One of the people who most closely tracks the death penalty across the country, Robert Dunham, the executive director of the Death Penalty Information Center, told Law Dork that this news shows — at the least — a disconnect between the White House and Justice Department. “The Department of Justice’s pursuit of the death penalty in this case — along with the its continued defense of the death penalty in other cases on appeal — indicates that, if the White House has a policy of working to end the federal death penalty, the Department of Justice certainly isn’t acting on it,” Dunham told Law Dork.

Garland — in cases involving Dzhokhar Tsarnaev’s 2013 Boston Marathon bombing death sentence and Dylann Roof’s death sentence for 2015 murder of nine Black people at a Charleston church — has supported previously issued death sentences in court, but Saipov’s case would be the first trial of the Biden administration where the federal government is seeking to impose a new death sentence.
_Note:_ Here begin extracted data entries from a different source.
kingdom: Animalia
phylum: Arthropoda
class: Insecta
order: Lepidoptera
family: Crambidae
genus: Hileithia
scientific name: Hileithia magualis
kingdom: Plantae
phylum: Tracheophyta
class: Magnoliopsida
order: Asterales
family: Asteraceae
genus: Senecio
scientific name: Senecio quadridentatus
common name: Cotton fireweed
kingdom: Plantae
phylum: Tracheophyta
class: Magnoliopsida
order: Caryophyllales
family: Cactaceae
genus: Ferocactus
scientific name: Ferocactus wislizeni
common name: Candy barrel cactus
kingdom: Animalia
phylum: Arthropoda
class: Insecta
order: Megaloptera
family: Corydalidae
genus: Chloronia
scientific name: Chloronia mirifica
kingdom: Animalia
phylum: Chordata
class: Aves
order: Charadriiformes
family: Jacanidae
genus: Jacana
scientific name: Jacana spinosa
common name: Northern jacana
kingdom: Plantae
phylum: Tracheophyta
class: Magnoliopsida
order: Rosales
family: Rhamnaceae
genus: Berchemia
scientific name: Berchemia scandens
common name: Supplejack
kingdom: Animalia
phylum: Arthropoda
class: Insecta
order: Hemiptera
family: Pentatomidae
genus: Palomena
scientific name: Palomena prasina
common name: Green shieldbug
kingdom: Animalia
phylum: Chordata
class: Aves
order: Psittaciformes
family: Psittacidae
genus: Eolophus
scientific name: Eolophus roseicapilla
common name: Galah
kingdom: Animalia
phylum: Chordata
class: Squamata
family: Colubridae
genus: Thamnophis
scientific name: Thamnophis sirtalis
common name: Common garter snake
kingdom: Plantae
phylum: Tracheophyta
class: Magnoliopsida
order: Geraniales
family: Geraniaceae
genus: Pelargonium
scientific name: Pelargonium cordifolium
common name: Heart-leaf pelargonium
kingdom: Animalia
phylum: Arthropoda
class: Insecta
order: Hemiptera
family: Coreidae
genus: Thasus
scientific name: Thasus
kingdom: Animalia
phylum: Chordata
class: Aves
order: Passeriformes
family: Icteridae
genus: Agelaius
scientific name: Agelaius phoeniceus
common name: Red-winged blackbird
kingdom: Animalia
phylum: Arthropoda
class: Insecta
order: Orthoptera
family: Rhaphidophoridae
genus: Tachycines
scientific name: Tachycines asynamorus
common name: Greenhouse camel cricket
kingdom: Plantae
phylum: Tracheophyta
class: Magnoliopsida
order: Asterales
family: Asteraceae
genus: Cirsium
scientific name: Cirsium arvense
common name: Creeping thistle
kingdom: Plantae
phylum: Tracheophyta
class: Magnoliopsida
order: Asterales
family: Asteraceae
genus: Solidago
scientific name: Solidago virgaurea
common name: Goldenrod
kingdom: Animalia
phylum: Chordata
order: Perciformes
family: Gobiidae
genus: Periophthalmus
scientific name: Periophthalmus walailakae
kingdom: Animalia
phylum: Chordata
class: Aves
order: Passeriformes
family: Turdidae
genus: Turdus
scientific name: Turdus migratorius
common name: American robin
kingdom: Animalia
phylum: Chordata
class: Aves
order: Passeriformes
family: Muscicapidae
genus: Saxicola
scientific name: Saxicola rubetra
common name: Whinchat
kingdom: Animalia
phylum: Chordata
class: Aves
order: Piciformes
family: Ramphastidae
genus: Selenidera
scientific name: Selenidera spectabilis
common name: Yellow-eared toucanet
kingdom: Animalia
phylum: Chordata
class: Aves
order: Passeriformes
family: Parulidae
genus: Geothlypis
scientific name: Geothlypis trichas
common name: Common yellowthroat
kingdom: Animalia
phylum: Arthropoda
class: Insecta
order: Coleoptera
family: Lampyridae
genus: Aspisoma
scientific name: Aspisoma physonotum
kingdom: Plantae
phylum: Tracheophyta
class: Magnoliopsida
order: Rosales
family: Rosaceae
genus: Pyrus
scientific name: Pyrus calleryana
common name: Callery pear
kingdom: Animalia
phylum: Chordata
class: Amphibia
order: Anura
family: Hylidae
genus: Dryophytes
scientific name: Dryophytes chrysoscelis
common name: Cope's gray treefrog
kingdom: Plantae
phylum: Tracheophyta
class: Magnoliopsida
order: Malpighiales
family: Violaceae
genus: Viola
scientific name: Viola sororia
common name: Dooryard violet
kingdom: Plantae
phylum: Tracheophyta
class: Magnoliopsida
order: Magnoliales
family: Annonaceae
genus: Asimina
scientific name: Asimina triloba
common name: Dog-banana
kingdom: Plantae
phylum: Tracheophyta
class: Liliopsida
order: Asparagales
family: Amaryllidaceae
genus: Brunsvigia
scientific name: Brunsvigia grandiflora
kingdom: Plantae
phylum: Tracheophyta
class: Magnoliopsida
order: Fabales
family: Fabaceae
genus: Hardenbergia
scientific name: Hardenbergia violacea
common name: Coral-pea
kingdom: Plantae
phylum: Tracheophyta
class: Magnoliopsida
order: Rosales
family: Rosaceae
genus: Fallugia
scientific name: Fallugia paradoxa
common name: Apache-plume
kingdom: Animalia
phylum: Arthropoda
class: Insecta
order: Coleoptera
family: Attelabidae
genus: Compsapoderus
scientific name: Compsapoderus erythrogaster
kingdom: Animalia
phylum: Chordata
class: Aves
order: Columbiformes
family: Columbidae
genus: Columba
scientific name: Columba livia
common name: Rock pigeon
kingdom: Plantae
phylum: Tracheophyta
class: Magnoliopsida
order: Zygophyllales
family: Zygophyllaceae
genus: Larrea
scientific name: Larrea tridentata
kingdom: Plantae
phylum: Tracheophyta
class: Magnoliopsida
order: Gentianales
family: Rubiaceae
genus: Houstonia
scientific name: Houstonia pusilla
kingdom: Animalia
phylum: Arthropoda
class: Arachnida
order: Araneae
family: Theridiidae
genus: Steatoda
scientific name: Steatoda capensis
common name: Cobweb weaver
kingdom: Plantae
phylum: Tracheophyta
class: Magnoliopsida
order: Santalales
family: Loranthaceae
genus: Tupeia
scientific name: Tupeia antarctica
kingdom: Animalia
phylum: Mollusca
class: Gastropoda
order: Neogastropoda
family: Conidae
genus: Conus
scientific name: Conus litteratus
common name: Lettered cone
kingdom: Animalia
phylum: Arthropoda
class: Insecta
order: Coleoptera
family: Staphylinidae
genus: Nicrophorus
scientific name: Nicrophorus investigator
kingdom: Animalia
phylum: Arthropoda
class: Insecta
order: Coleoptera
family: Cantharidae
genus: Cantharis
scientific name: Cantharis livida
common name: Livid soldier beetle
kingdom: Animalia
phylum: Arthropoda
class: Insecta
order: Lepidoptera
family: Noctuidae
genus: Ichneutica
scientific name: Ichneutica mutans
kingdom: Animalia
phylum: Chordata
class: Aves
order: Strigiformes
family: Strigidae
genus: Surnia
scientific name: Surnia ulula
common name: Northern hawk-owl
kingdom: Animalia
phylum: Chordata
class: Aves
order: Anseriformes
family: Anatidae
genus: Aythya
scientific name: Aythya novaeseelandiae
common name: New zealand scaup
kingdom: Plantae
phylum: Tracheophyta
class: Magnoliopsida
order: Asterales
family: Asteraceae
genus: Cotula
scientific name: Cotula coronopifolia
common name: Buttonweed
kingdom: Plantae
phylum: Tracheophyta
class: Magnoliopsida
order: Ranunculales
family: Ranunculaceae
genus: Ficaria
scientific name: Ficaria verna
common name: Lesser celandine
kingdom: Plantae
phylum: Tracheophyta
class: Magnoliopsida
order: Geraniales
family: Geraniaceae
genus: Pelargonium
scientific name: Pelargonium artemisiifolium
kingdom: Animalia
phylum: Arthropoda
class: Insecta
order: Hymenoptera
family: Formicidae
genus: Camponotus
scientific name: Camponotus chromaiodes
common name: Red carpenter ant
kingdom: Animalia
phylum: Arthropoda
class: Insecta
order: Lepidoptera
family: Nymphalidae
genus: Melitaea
To be clear, Garland did not initially make the decision to seek death in this case. That was done in the Trump administration, under then-Attorney General Jeff Sessions. But, in the aftermath of Biden’s election and Garland’s execution moratorium, there was a request from Saipov that DOJ withdraw its intent to seek the death penalty in his case.

September 20, 2022 at 08:43 AM | Permalink


There is no “disconnect” at all between the Biden Administration and the DOJ. The White House knows that the last thing they need to do less than two months from an election is to remind the voters how soft on crime they are, even terrorists.

Posted by: TarlsQtr | Sep 20, 2022 10:53:27 AM

Seeking the DP and actually executing anyone are two very different things. The second generally comes well after the first -- easily enough time for Biden to be out of office. So he gets to play both ends to the middle: He doesn't have to bear the political cost of formally tanking the DP (as TarlsQtr notes), but keeps his pro-criminal backers happy enough by never actually going through with it.

Posted by: Bill Otis | Sep 20, 2022 12:23:45 PM

I agree that the balance Biden has struck is likely gainful politically and would add that this sort of balance probably also reflects public attitudes re capital punishment: seeking death sentences is a satisfying exercise in denunciation of abhorrent conduct, but, as Bill notes, actually executing someone is a different matter, and, I'd add, one that most people are probably fine to do without.